Potential bank liability much lower in Malta

There are “substantial differences” between the Maltese banking system and failed Cypriot banks, according to a special report released yesterday by international ratings agency Fitch.

We think the Government would support the core domestic banks

The Maltese banking system does not present the same level of risk despite having assets worth eight times the country’s GDP, it found.

The analysis compared the size of the banking sectors in Malta and Cyprus, their funding sources, asset quality and capitalisation.

“While both Malta and Cyprus seemingly have large banking sectors that substantially exceed the size of their economies and that rely to some degree on funding from non-resident depositors, a closer examination reveals substantial differences,” the report noted.

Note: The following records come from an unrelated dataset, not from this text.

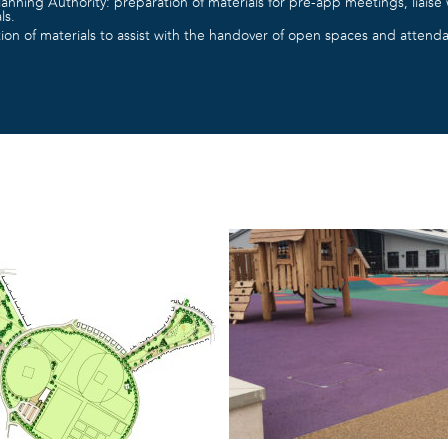
lanning Authority: preparation of materials for pre-app meetings, liaise w
ls.
on of materials to assist with the handover of open spaces and attenda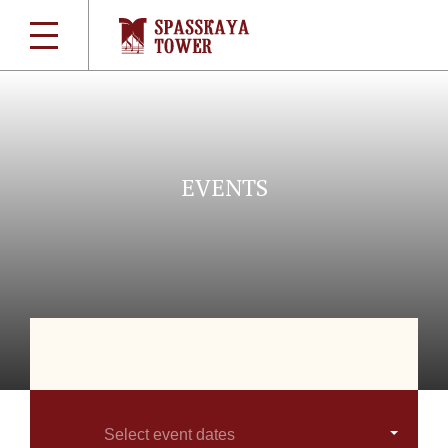
EVENTS
Select event dates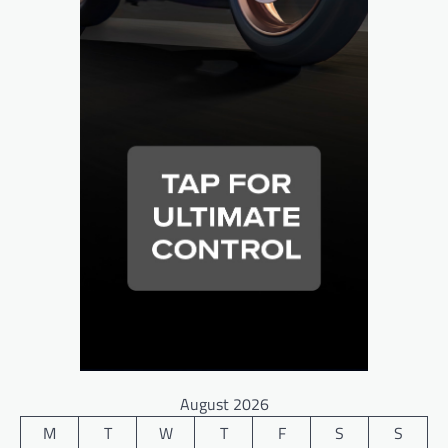
August 2026
M
T
W
T
F
S
S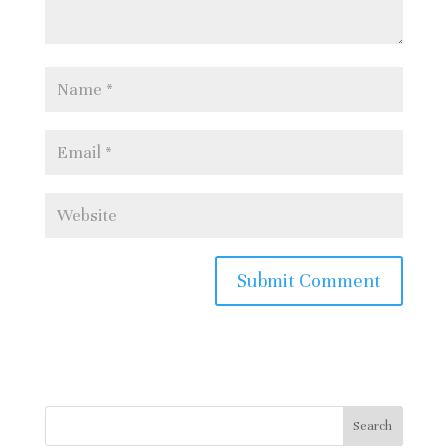
It is possible to queue at the
porter’s lodge on the day and if
anyone with a ticket can’t make it
places become available. Some
people queue all morning so expect
not to get a ticket.
For more information about the
festival and some lovely words from
the Dean of the Chapel, Stephen
Cherry click here:
https://www.kings.cam.ac.uk/chapel/
a-festival-of-nine-lessons-and-
carols
Search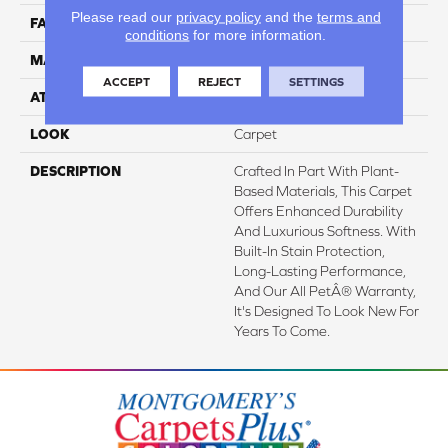
Please read our
privacy policy
and the
terms and
FACE WEIGHT
48 Oz/yd2 (1627 G/m2)
conditions
for more information.
MATERIAL
SmartStrand Silk
ACCEPT
REJECT
SETTINGS
ATTACHED PAD
Abac - Weldlok
LOOK
Carpet
DESCRIPTION
Crafted In Part With Plant-
Based Materials, This Carpet
Offers Enhanced Durability
And Luxurious Softness. With
Built-In Stain Protection,
Long-Lasting Performance,
And Our All PetÂ® Warranty,
It's Designed To Look New For
Years To Come.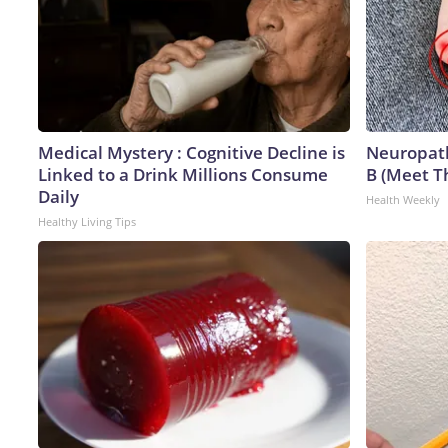
Medical Mystery : Cognitive Decline is
Neuropath
Linked to a Drink Millions Consume
B (Meet T
Daily
Health Weekly
Healthy Living Tips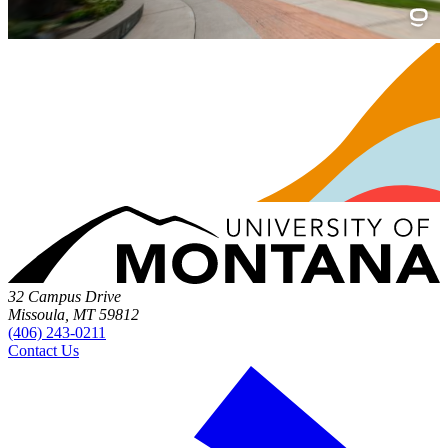
32 Campus Drive
Missoula, MT 59812
(406) 243-0211
Contact Us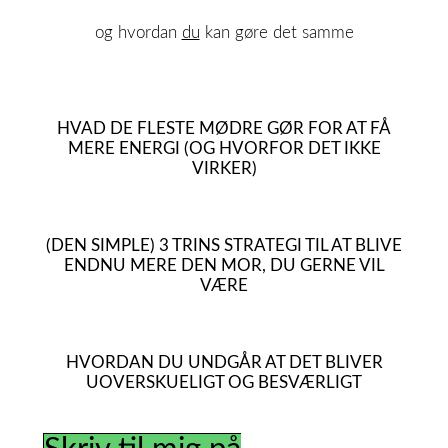
og hvordan
du
kan gøre det samme
HVAD DE FLESTE MØDRE GØR FOR AT FÅ
MERE ENERGI (OG HVORFOR DET IKKE
VIRKER)
(DEN SIMPLE) 3 TRINS STRATEGI TIL AT BLIVE
ENDNU MERE DEN MOR, DU GERNE VIL
VÆRE
HVORDAN DU UNDGÅR AT DET BLIVER
UOVERSKUELIGT OG BESVÆRLIGT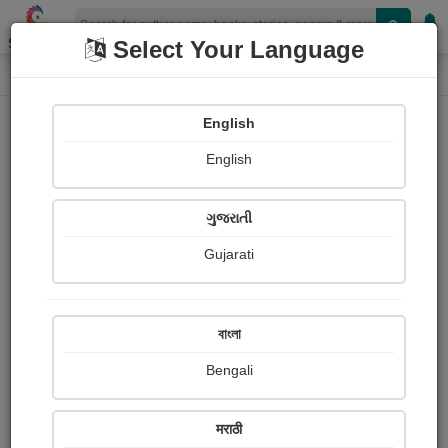
Shopizen
Select Your Language
Audio Details
Home
Audio
English
English
ગુજરાતી
Gujarati
বাংলা
Bengali
The Mango seller and Birbal
मराठी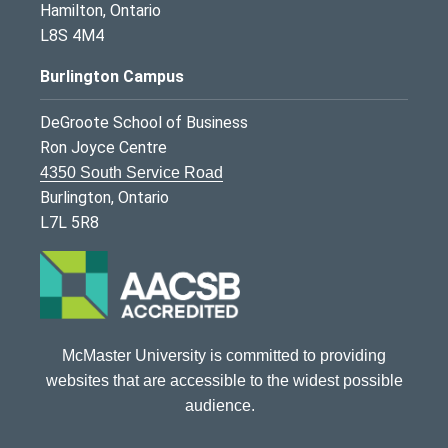
Hamilton, Ontario
L8S 4M4
Burlington Campus
DeGroote School of Business
Ron Joyce Centre
4350 South Service Road
Burlington, Ontario
L7L 5R8
McMaster University is committed to providing
websites that are accessible to the widest possible
audience.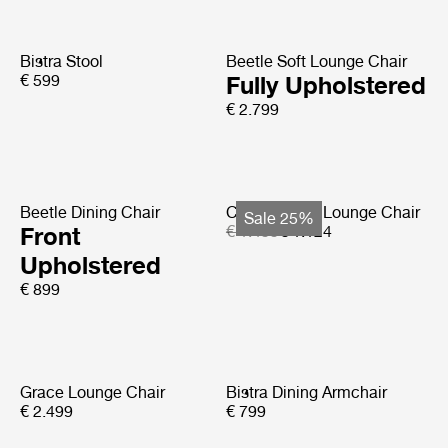
Bistra Stool
Beetle Soft Lounge Chair
€ 599
Fully Upholstered
€ 2.799
Beetle Dining Chair
Copacabana Lounge Chair
Sale 25%
Front
€ 1.499
€ 1.124
Upholstered
€ 899
Grace Lounge Chair
Bistra Dining Armchair
€ 2.499
€ 799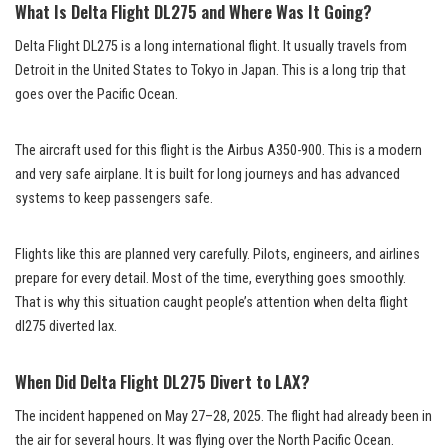
What Is Delta Flight DL275 and Where Was It Going?
Delta Flight DL275 is a long international flight. It usually travels from
Detroit in the United States to Tokyo in Japan. This is a long trip that
goes over the Pacific Ocean.
The aircraft used for this flight is the Airbus A350-900. This is a modern
and very safe airplane. It is built for long journeys and has advanced
systems to keep passengers safe.
Flights like this are planned very carefully. Pilots, engineers, and airlines
prepare for every detail. Most of the time, everything goes smoothly.
That is why this situation caught people’s attention when delta flight
dl275 diverted lax.
When Did Delta Flight DL275 Divert to LAX?
The incident happened on May 27–28, 2025. The flight had already been in
the air for several hours. It was flying over the North Pacific Ocean.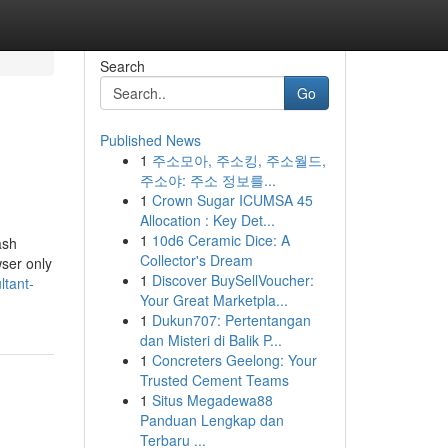
Search
Go
Published News
1
주소모아, 주소킹, 주소월드,
주소야: 주소 정보를...
1
Crown Sugar ICUMSA 45
Allocation : Key Det...
1
10d6 Ceramic Dice: A
ash
Collector's Dream
wser only
1
Discover BuySellVoucher:
ltant-
Your Great Marketpla...
1
Dukun707: Pertentangan
dan Misteri di Balik P...
1
Concreters Geelong: Your
Trusted Cement Teams
1
Situs Megadewa88
Panduan Lengkap dan
Terbaru ...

However, it warned of “some danger” in the long term for the business model adopted by Malta’s financial services if European and global authorities shifted their stance towards offshore financial centres.

Fitch said financial and insurance activities represented eight per cent of Maltese value added two years ago, compared with Cyprus’s nine per cent and the eurozone average of five per cent.

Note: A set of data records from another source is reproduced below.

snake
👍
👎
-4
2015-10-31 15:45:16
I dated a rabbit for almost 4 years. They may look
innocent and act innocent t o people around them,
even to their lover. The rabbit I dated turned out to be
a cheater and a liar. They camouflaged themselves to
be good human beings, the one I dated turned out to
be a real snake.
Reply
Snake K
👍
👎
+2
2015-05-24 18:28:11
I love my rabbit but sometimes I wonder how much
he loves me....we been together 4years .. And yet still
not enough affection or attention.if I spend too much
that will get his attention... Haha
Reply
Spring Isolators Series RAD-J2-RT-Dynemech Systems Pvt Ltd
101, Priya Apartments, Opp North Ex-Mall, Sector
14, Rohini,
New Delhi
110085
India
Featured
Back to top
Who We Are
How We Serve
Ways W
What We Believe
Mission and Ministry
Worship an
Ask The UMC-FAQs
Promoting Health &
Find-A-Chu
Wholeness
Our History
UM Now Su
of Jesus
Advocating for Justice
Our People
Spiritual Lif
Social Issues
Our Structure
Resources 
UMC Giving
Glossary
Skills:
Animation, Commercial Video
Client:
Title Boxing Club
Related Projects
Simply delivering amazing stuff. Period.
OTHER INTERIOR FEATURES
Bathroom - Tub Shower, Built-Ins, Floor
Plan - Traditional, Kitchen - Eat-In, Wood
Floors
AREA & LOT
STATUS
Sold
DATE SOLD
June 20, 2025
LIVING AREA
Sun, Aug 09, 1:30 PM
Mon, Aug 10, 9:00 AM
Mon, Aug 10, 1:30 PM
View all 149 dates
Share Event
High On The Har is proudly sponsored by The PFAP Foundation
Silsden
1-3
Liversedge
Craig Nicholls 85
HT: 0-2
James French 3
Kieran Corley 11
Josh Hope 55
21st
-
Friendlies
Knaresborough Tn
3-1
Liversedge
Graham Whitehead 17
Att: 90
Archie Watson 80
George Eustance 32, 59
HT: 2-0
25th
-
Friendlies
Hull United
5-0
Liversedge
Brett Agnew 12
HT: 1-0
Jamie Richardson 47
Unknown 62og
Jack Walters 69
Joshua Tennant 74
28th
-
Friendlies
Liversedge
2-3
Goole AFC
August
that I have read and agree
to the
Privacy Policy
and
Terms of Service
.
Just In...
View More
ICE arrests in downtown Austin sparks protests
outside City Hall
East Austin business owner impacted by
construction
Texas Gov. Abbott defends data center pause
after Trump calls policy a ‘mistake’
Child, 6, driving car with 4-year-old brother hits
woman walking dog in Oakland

Fitch noted Malta had the second largest banking sector in the eurozone after Luxembourg, outstripping Cyprus where total bank assets accounted for just under seven times the island’s GDP.

Malta’s banking sector was in the spotlight soon after the EU and the International Monetary Fund agreed a €10 billion bail out for Cyprus, which had to wind down its second largest bank and depositors with sums over €100,000 were forced to take a massive cut on savings.

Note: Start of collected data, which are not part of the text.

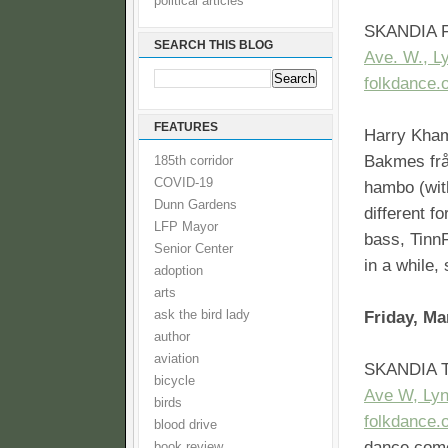
political articles
SKANDIA F
SEARCH THIS BLOG
Ave. W., L
folkdance.
FEATURES
Harry Kham
Bakmes frå
185th corridor
COVID-19
hambo (wit
Dunn Gardens
different f
LFP Mayor
bass, TinnF
Senior Center
in a while, 
adoption
arts
ask the bird lady
Friday, Ma
author
aviation
SKANDIA T
bicycle
Ave W, Ly
birds
folkdance.
blood drive
dance comes
book review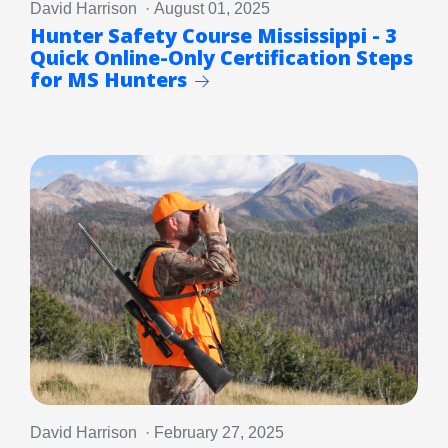
David Harrison · August 01, 2025
Hunter Safety Course Mississippi - 3
Quick Online-Only Certification Steps
for MS Hunters
David Harrison · February 27, 2025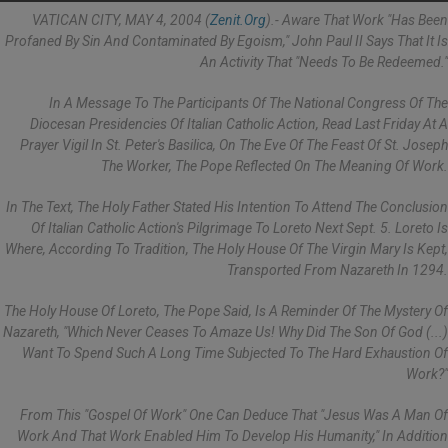
VATICAN CITY, MAY 4, 2004 (
Zenit.org
).- Aware That Work "has Been
Profaned By Sin And Contaminated By Egoism," John Paul II Says That It Is
An Activity That "needs To Be Redeemed."
In A Message To The Participants Of The National Congress Of The
Diocesan Presidencies Of Italian Catholic Action, Read Last Friday At A
Prayer Vigil In St. Peter's Basilica, On The Eve Of The Feast Of St. Joseph
The Worker, The Pope Reflected On The Meaning Of Work.
In The Text, The Holy Father Stated His Intention To Attend The Conclusion
Of Italian Catholic Action's Pilgrimage To Loreto Next Sept. 5. Loreto Is
Where, According To Tradition, The Holy House Of The Virgin Mary Is Kept,
Transported From Nazareth In 1294.
The Holy House Of Loreto, The Pope Said, Is A Reminder Of The Mystery Of
Nazareth, "which Never Ceases To Amaze Us! Why Did The Son Of God (...)
Want To Spend Such A Long Time Subjected To The Hard Exhaustion Of
Work?"
From This "gospel Of Work" One Can Deduce That "Jesus Was A Man Of
Work And That Work Enabled Him To Develop His Humanity," In Addition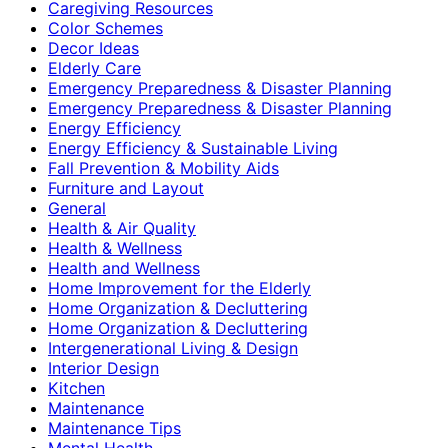
Caregiving Resources
Color Schemes
Decor Ideas
Elderly Care
Emergency Preparedness & Disaster Planning
Emergency Preparedness & Disaster Planning
Energy Efficiency
Energy Efficiency & Sustainable Living
Fall Prevention & Mobility Aids
Furniture and Layout
General
Health & Air Quality
Health & Wellness
Health and Wellness
Home Improvement for the Elderly
Home Organization & Decluttering
Home Organization & Decluttering
Intergenerational Living & Design
Interior Design
Kitchen
Maintenance
Maintenance Tips
Mental Health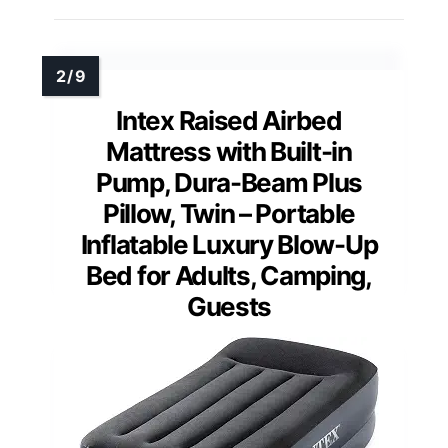
Intex Raised Airbed
Mattress with Built-in
Pump, Dura-Beam Plus
Pillow, Twin – Portable
Inflatable Luxury Blow-Up
Bed for Adults, Camping,
Guests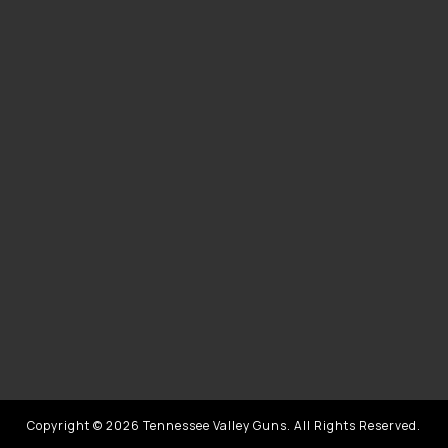
Copyright © 2026 Tennessee Valley Guns. All Rights Reserved.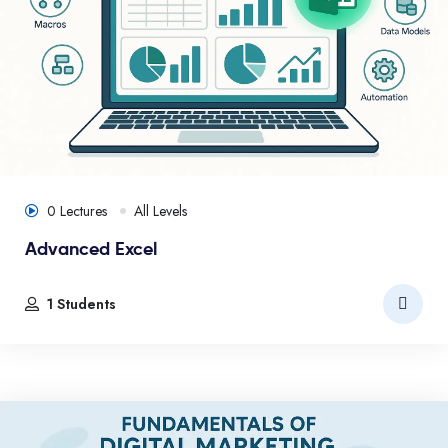
0 Lectures
All Levels
Advanced Excel
1 Students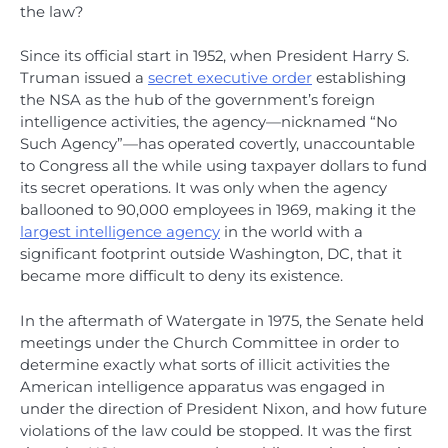
the law?
Since its official start in 1952, when President Harry S.
Truman issued a
secret executive order
establishing
the NSA as the hub of the government’s foreign
intelligence activities, the agency—nicknamed “No
Such Agency”—has operated covertly, unaccountable
to Congress all the while using taxpayer dollars to fund
its secret operations. It was only when the agency
ballooned to 90,000 employees in 1969, making it the
largest intelligence agency
in the world with a
significant footprint outside Washington, DC, that it
became more difficult to deny its existence.
In the aftermath of Watergate in 1975, the Senate held
meetings under the Church Committee in order to
determine exactly what sorts of illicit activities the
American intelligence apparatus was engaged in
under the direction of President Nixon, and how future
violations of the law could be stopped. It was the first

The international press speculated whether the banking sectors in Malta and Luxembourg were next in line.

However, the Fitch report dispelled any doubts about the similarities between Malta and Cyprus, even after the Central Bank of Malta and the Finance Minister had underscored the differences.

“We think the Government would support the core domestic banks, but would be less likely to support non-core domestic banks and would be very unlikely to support international banks, where support would come from the parent bank or home government,” Fitch said.

Core domestic banks have assets just over twice the GDP but Fitch noted that, for at least one of the core domestic banks, HSBC Bank Malta, the bulk of support would come from the parent company.

Within this scenario Fitch said the contingent liability that potential bank support placed on the Maltese Government was near 128 per cent of GDP (less than twice the economy), significantly lower than in Cyprus, where domestic banks accounted for 466 per cent of GDP.

Cyprus had to bail out its banks, which had heavy exposure to Greece, but they were too big to handle and the country had to ask for help from the EU and IMF.

Malta’s banking sector is inflated by the presence of international banks with assets worth 494 per cent of GDP that have very negligible links to the domestic economy and non-core banks with smaller operations that account for 77 per cent of GDP.

Fitch said the Maltese banking system was less vulnerable to a destabilising withdrawal of non-resident deposits even though these account for 69 per cent as opposed to 37 per cent in Cyprus.

The majority of Maltese non-resident deposits are in international banks, mostly the deposits of the parent banking groups, which present “a lower risk of capital flight than other types of foreign deposits”, Fitch said.

Cyprus was blighted by deposits of wealthy foreigners, particularly Russians, of dubious origin.

Fitch said only 17 per cent of deposits in Malta’s core domestic banks came from non-residents.

Fitch’s rating of Malta’s economy is A+ with a stable outlook while Cyprus is B on a negative rating watch.